Most bloggers (at least here at The Book Pushers) have lives outside of blogging. We work full time jobs, we have families to take care of, we need to eat and sleep and have time for reading. Give us a couple days to get back to you. If you are worried your review or request has fallen to the wayside, give us a few days before sending one email after another asking if we got your original email or when your review will be posted. This will only clutter our inbox, and we don’t like cluttered inboxes because… ZOMG and *head explodes*.
To end on a more positive note, here is something that an author recently said in a review request to me that I was so pleased to see:
She told me why she thought I’d like her book, based on something I’d already read. I got an email a few weeks ago that said “I see you’ve recently reviewed a few science-fiction romance novels. I was wondering if you would be interested in reviewing my science fiction romance novel, it’s recently been favorably compared to books X, Y and X that you have recently read. To me this shows that you’ve taken the time to actually look at my blog, you’ve seen what I like and you can honestly give me a reason why you think I’d like it.
5 thoughts on “School is in Session: Review Requesting 101”
Great advice 🙂
And yes please know my name (if it be Book Girl, Blodeuedd or whatever, just as long as it has something to do with me), and say hi at least, and thanks.
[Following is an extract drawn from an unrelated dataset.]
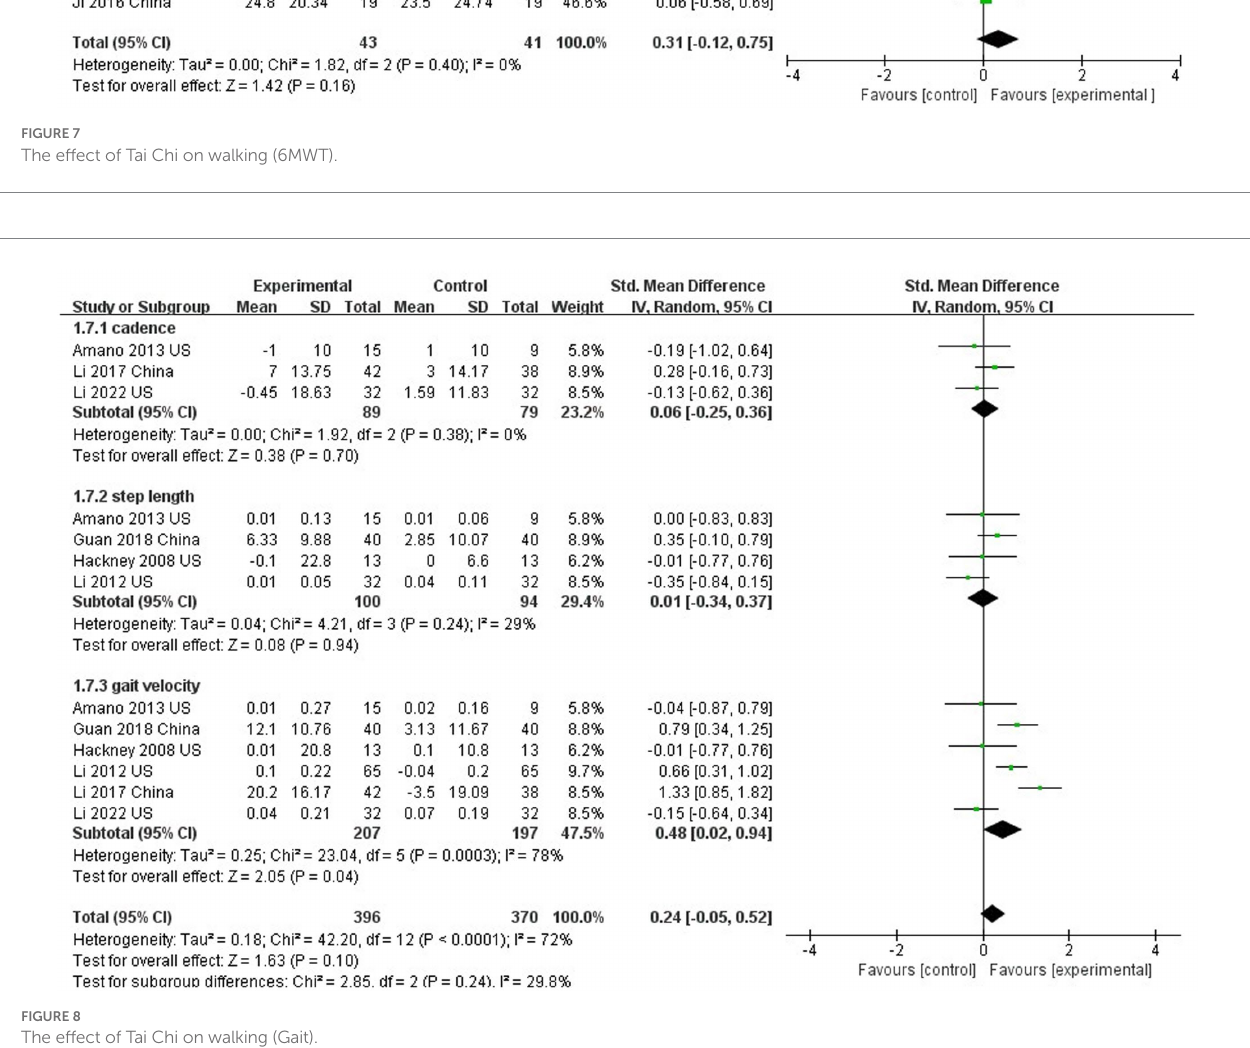
FIGURE 8 The effect of Tai Chi on walking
And I am not a fan of those who send the book at once. Before i felt compelled to review those then, now they go in the trash
@blodeuedd: Thanks! And yeah, I usually just trash the emails of the people who send the book without asking me first.
I agree 100 percent with your point about knowing an audience and becoming familiar with a site. If an author can’t take the time to read my blog, and make sure that I’m a fit, then why should I take the time to read said author’s book?
I don’t mind getting a book ahead of time too much. I do agree that it seems a bit presumptuous, but if I don’t want to read it it’s no big deal to me. I do dislike it — a lot — when an author feels compelled to defend a book to me after I’ve reviewed it.
Great post! 🙂
@Kristyn: I couldn’t say it better myself! Why should I spend my time, if I don’t get the same courtesy?